ELISA (enzyme-linked immunosorbent assay) was utilized to measure expression of full-length SosV-RBP and NDV-RBP on HEK293T cells (91). Lipofectamine-2000 transfected cells were washed with PBS pH 7.4 following 18 h incubation at 37 °C, 5% CO₂, counted and seeded into an ELISA plate at a density of 25,000 cells per mL. Cells were bound overnight at 4 °C prior to fixation for 15 min in 4% paraformaldehyde. Following thorough washing, cells were blocked in PBS-5% milk for 1 h and subsequently reacted with rabbit anti-6xhis-tag antibody (Abcam, product no. ab9108) for 1 h at room temperature. Cells were repeatedly washed prior to addition of horseradish peroxidase-conjugated goat anti-rabbit IgG (Vector Laboratories, product no. PI-1000), for 1 h at 21 °C. Cells were repeatedly washed prior to addition of TMB substrate kit (Pierce). Stop solution (2 M sulphuric acid) was added following a 15-min incubation at room temperature, and absorbance was read at 430 nm using a using an Infinite F200 plate reader (TECAN).

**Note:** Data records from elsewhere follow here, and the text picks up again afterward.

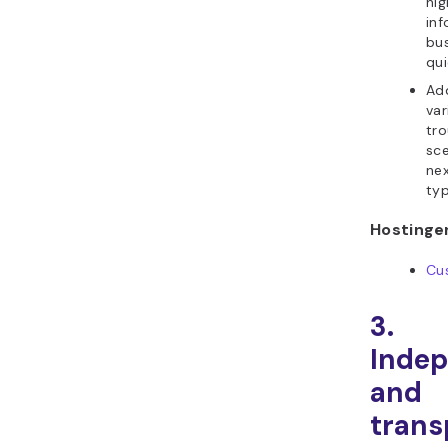
hig
inf
bu
qui
Ad
var
tr
sce
nex
typ
Hostinger
Cu
3.
Inde
and
trans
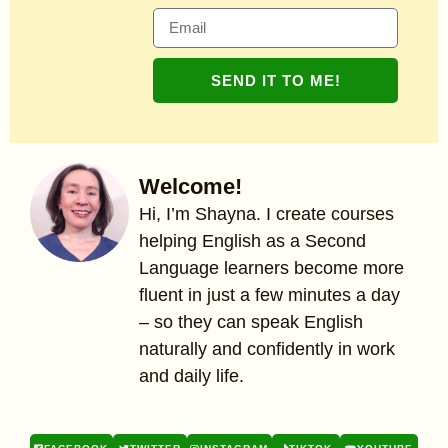
SEND IT TO ME!
Welcome!
Hi, I’m Shayna. I create courses
helping English as a Second
Language learners become more
fluent in just a few minutes a day
– so they can speak English
naturally and confidently in work
and daily life.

Production of the Hexapeptide Motif eSosV-RBP Mutant.

The splice-by-overlap extension PCR method was utilized to generate a soluble contruct of SosV-RBP (eSosV-RBP, residues 125−582) bearing the following hexapeptide motif site-directed substitutions: R242N, L243R, K244Y, and H245S (Fig. 1A). eSosV-RBP was cloned into a pHLsec vector containing an N-terminal SUMO tag and hexahistidine tag (79).

Warren Method for Determining Free Sialic Acid.

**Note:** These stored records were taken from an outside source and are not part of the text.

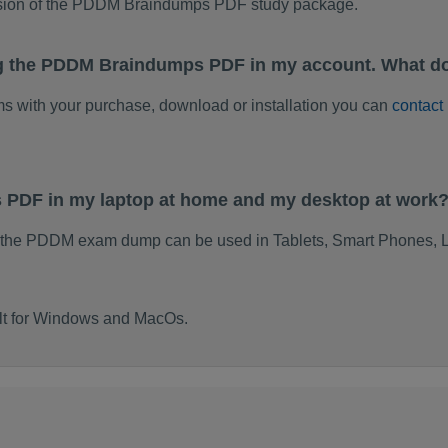
rsion of the PDDM Braindumps PDF study package.
ng the PDDM Braindumps PDF in my account. What do
ems with your purchase, download or installation you can
contact
 PDF in my laptop at home and my desktop at work
f the PDDM exam dump can be used in Tablets, Smart Phones, L
lt for Windows and MacOs.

Alongside a mock-transfected negative control, HEK 293T cell monolayers were transiently transfected using Lipofectamine 2000 with eSosV-RBP, WT SosV-RBP, and NDV-RBP (residues 47−570) similarly cloned into a pHLsec vector encoding an N-terminal SUMO tag and hexahistidine tag. An ELISA plate was incubated overnight at 4 °C with mouse-derived monoclonal anti-penta-histidine antibody (Qiagen, product no. 34660) diluted 1:200 in PBS, pH 7.4 (Gibco). Plates were washed and stained with HEK293T cell supernatants containing soluble NDV-RBP, WT SosV-RBP, eSosV-RBP, and the mock-transfected control. Neuraminidase activity was assayed by measuring levels of free sialic acid (FSA) following incubation with 50 µM fetuin (Sigma Aldrich, product no. F3004) for 18 h at 37 °C in PBS, pH 7.4 (Gibco). Using a sialic acid assay kit (Sigma Aldrich, product no. MAK314) based on the Warren method for assaying sialic acid (49), FSA was oxidized to formylpyruvic acid and subsequently reacted with thiobarituric acid to form a pink product, which was fluorimetrically measured (λex = 555/λem = 585 nm) using a CLARIOStar plate reader (BMG Labtech).

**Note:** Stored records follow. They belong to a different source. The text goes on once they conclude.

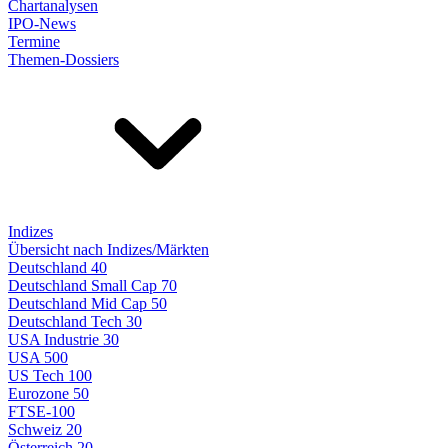
Chartanalysen
IPO-News
Termine
Themen-Dossiers
Indizes
Übersicht nach Indizes/Märkten
Deutschland 40
Deutschland Small Cap 70
Deutschland Mid Cap 50
Deutschland Tech 30
USA Industrie 30
USA 500
US Tech 100
Eurozone 50
FTSE-100
Schweiz 20
Österreich 20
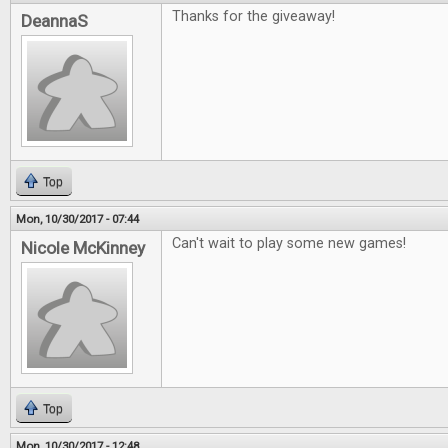
Thanks for the giveaway!
DeannaS
Top
Mon, 10/30/2017 - 07:44
Can't wait to play some new games!
Nicole McKinney
Top
Mon, 10/30/2017 - 12:48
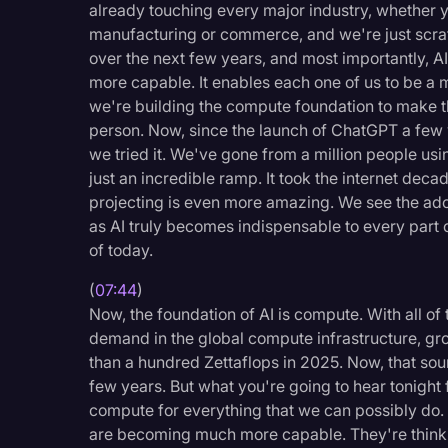
already touching every major industry, whether y
manufacturing or commerce, and we're just scrat
over the next few years, and most importantly, AI
more capable. It enables each one of us to be a 
we're building the compute foundation to make t
person. Now, since the launch of ChatGPT a few y
we tried it. We've gone from a million people usin
just an incredible ramp. It took the internet dec
projecting is even more amazing. We see the adopt
as AI truly becomes indispensable to every part of
of today.
(
07:44
)
Now, the foundation of AI is compute. With all of
demand in the global compute infrastructure, gr
than a hundred Zettaflops in 2025. Now, that soun
few years. But what you're going to hear tonigh
compute for everything that we can possibly do
are becoming much more capable. They're thinki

Structural Phylogenetic Analysis.

Structural phylogenetic analysis was performed with the Structural Homology Program (SHP) (59, 60) using paramyxoviral RBP monomers. The resulting evolutionary distance matrix was used to construct an unrooted phylogenetic tree with the PHYLogeny Inference Package (PHYLIP) (92).

Dimer Angle Analysis.

Analysis of relative angles monomers within the paramyxoviral dimers was performed with UCSF Chimera (93). To calculate the angle between the monomers of a dimer, planes representing the top faces of the monomers were constructed based upon conserved stretches of paramyxoviral RBP sequence, using the “Define plane functionality.”